> _What the exercise asks_
Pictures are not repeated. Every line from the beginning of the entries through the one with "3. ALL unauthorized" is restated exactly.

> _Working data_
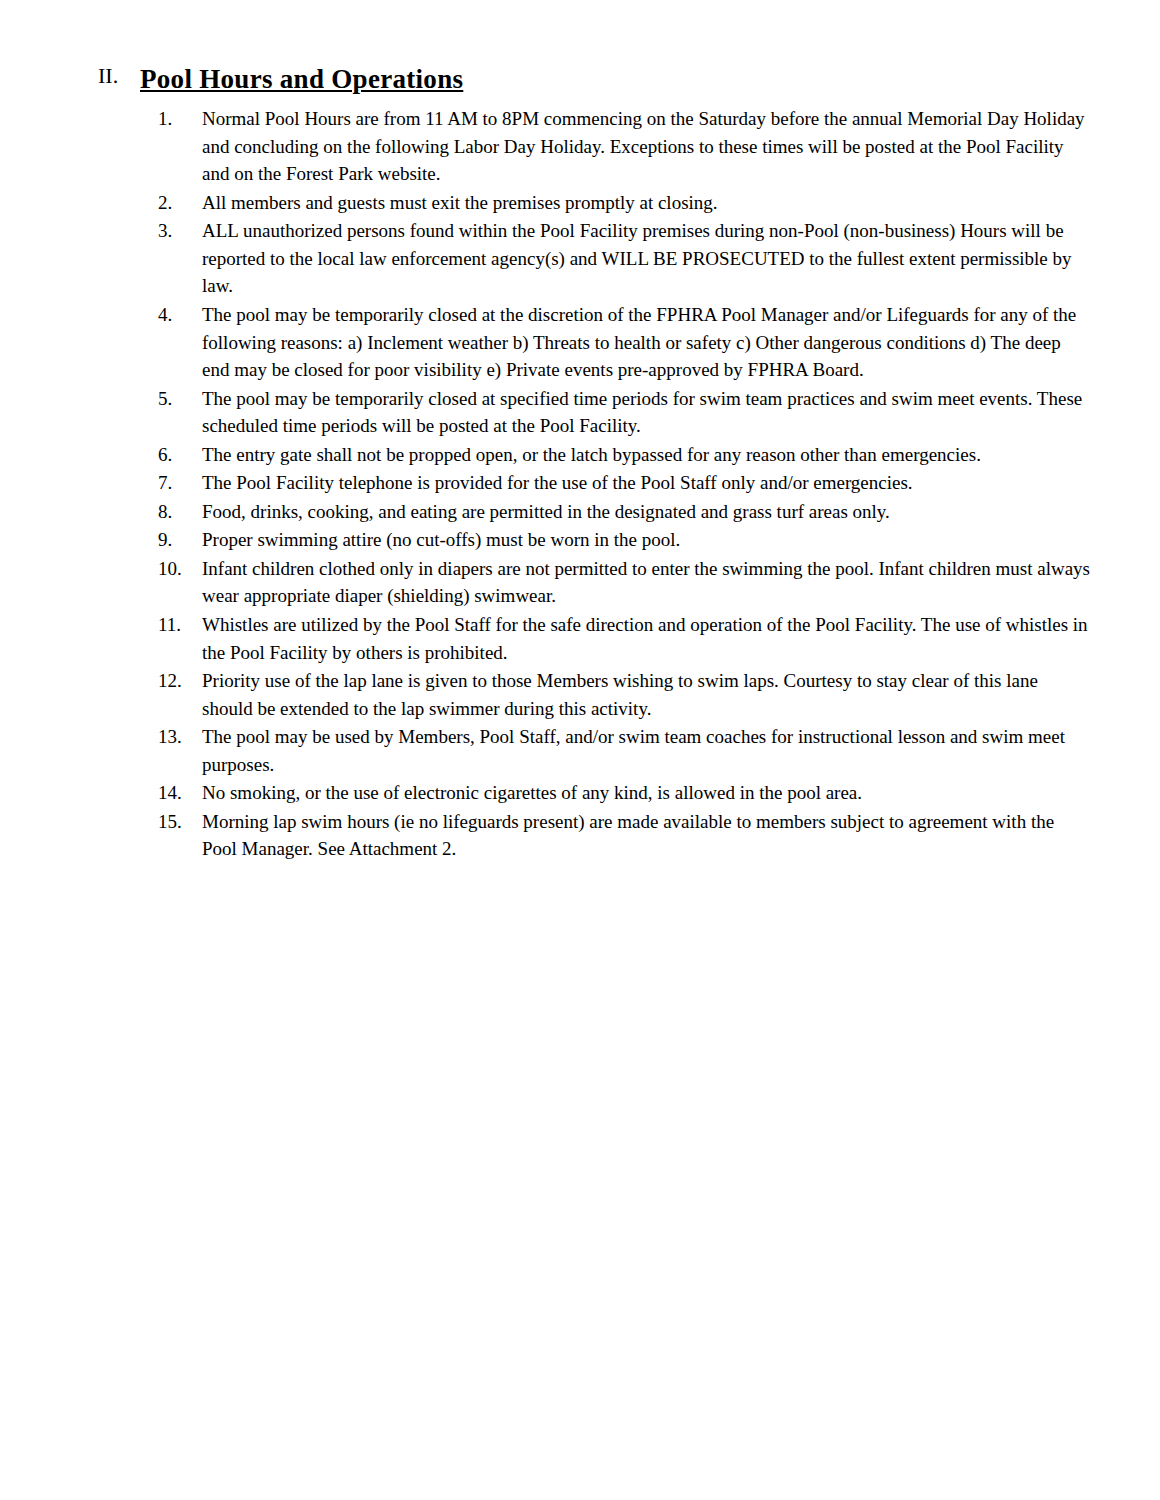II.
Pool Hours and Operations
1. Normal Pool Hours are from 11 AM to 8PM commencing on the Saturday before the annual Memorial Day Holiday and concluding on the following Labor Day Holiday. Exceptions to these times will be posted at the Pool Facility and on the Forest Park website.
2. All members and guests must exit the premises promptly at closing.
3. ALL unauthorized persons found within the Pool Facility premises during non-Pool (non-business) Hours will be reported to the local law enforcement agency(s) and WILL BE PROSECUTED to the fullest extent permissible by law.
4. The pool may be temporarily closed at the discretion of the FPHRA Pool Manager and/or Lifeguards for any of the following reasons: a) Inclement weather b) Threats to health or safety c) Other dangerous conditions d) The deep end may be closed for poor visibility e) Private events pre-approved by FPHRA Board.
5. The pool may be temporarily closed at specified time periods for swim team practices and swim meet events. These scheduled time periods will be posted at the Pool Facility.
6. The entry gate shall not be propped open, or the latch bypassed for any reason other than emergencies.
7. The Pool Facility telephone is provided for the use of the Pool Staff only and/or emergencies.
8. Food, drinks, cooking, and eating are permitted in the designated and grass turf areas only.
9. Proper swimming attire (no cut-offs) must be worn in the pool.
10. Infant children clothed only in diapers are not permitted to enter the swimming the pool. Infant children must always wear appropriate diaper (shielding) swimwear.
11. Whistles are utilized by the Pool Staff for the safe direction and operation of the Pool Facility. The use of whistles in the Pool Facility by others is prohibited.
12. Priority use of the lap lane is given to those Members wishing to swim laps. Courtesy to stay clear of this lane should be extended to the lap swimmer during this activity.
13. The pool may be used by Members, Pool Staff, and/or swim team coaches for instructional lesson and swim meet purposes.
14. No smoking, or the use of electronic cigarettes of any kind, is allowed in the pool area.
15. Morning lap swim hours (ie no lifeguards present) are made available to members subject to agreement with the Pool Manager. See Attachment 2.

> _Result_
II.
Pool Hours and Operations
1. Normal Pool Hours are from 11 AM to 8PM commencing on the Saturday before the annual Memorial Day Holiday and concluding on the following Labor Day Holiday. Exceptions to these times will be posted at the Pool Facility and on the Forest Park website.
2. All members and guests must exit the premises promptly at closing.
3. ALL unauthorized persons found within the Pool Facility premises during non-Pool (non-business) Hours will be reported to the local law enforcement agency(s) and WILL BE PROSECUTED to the fullest extent permissible by law.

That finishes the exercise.